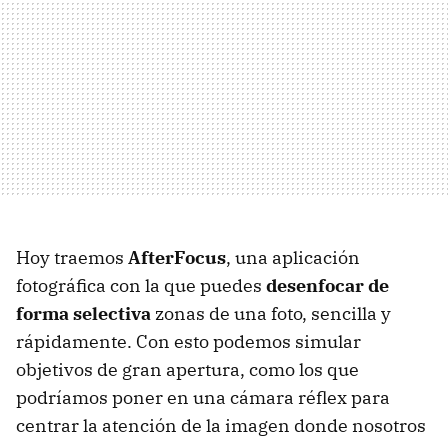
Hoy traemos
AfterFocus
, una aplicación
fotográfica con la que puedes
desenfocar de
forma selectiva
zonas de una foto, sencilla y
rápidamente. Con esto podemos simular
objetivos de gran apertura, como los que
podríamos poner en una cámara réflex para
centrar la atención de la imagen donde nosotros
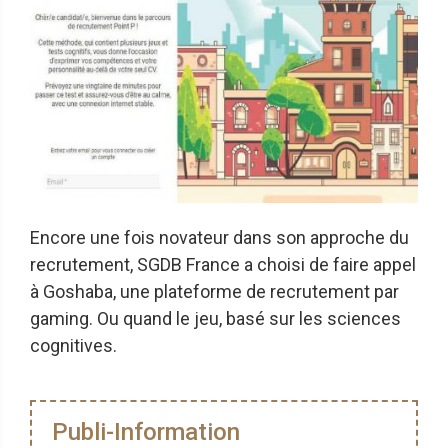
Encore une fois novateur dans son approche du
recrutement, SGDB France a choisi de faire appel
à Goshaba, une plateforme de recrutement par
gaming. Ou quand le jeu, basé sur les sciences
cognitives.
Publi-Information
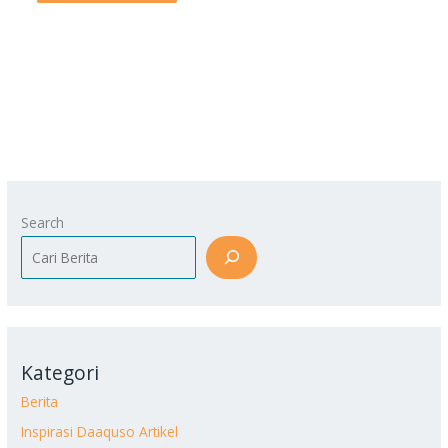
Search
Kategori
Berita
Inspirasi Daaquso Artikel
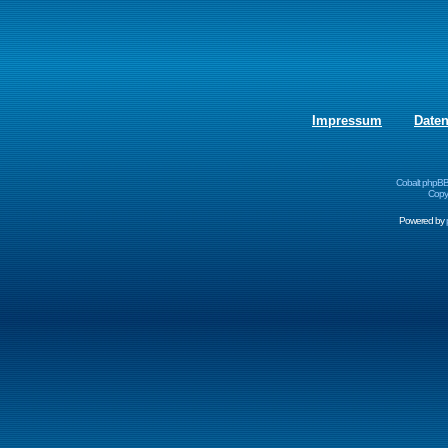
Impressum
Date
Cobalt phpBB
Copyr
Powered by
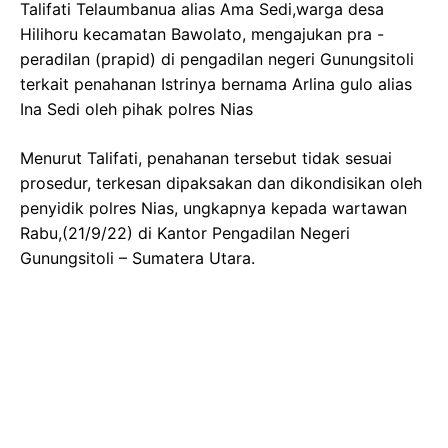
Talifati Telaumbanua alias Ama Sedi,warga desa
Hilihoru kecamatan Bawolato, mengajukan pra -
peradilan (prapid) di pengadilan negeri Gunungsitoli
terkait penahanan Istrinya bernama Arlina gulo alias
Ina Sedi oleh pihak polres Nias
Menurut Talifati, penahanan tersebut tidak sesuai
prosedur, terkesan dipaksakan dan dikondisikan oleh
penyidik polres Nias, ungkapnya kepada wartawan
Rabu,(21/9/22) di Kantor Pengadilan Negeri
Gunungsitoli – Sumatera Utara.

------------------------

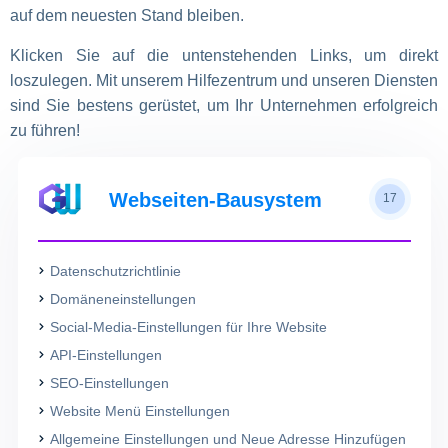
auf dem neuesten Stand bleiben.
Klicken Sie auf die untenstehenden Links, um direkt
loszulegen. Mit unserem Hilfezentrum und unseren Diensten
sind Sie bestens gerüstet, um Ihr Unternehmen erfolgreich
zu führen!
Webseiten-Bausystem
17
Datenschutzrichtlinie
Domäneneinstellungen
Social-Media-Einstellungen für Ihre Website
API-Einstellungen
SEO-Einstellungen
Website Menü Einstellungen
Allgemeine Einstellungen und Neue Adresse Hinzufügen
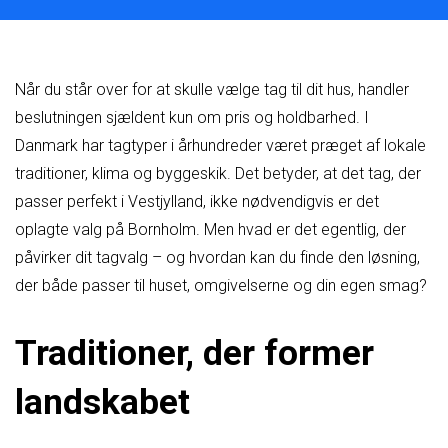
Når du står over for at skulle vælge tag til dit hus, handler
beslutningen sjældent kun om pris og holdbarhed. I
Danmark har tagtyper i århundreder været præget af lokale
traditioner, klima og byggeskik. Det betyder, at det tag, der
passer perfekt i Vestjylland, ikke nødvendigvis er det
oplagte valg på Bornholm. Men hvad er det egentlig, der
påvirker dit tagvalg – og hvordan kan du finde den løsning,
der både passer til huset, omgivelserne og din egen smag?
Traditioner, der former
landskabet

------------------------

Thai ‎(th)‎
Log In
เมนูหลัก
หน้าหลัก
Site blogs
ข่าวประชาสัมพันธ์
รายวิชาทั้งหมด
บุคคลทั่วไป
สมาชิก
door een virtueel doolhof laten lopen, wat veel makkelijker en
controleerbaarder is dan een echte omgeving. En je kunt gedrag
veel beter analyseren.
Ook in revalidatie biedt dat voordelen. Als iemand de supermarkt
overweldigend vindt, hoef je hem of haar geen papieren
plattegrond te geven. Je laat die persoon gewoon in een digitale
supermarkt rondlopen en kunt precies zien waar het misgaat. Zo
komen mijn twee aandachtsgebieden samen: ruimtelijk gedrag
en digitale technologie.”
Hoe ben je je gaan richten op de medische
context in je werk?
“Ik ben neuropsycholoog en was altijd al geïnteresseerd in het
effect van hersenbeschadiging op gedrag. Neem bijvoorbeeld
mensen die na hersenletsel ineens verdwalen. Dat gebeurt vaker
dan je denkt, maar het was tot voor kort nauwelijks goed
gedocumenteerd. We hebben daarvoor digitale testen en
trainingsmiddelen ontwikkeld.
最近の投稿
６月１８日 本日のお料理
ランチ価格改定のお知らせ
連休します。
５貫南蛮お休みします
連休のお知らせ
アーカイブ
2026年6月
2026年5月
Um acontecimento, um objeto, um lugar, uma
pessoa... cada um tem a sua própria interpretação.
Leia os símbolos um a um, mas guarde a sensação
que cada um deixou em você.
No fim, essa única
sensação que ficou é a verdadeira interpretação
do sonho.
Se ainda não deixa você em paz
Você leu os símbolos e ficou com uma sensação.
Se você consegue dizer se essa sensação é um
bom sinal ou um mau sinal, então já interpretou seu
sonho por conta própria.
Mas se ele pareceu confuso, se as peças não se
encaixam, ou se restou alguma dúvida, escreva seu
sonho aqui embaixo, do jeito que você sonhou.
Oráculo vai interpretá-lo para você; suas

------------------------

Task to carry out
Show every line of the material that contains the word "sensação".

Solution to the problem
Leia os símbolos um a um, mas guarde a sensação
sensação que ficou é a verdadeira interpretação
Você leu os símbolos e ficou com uma sensação.
Se você consegue dizer se essa sensação é um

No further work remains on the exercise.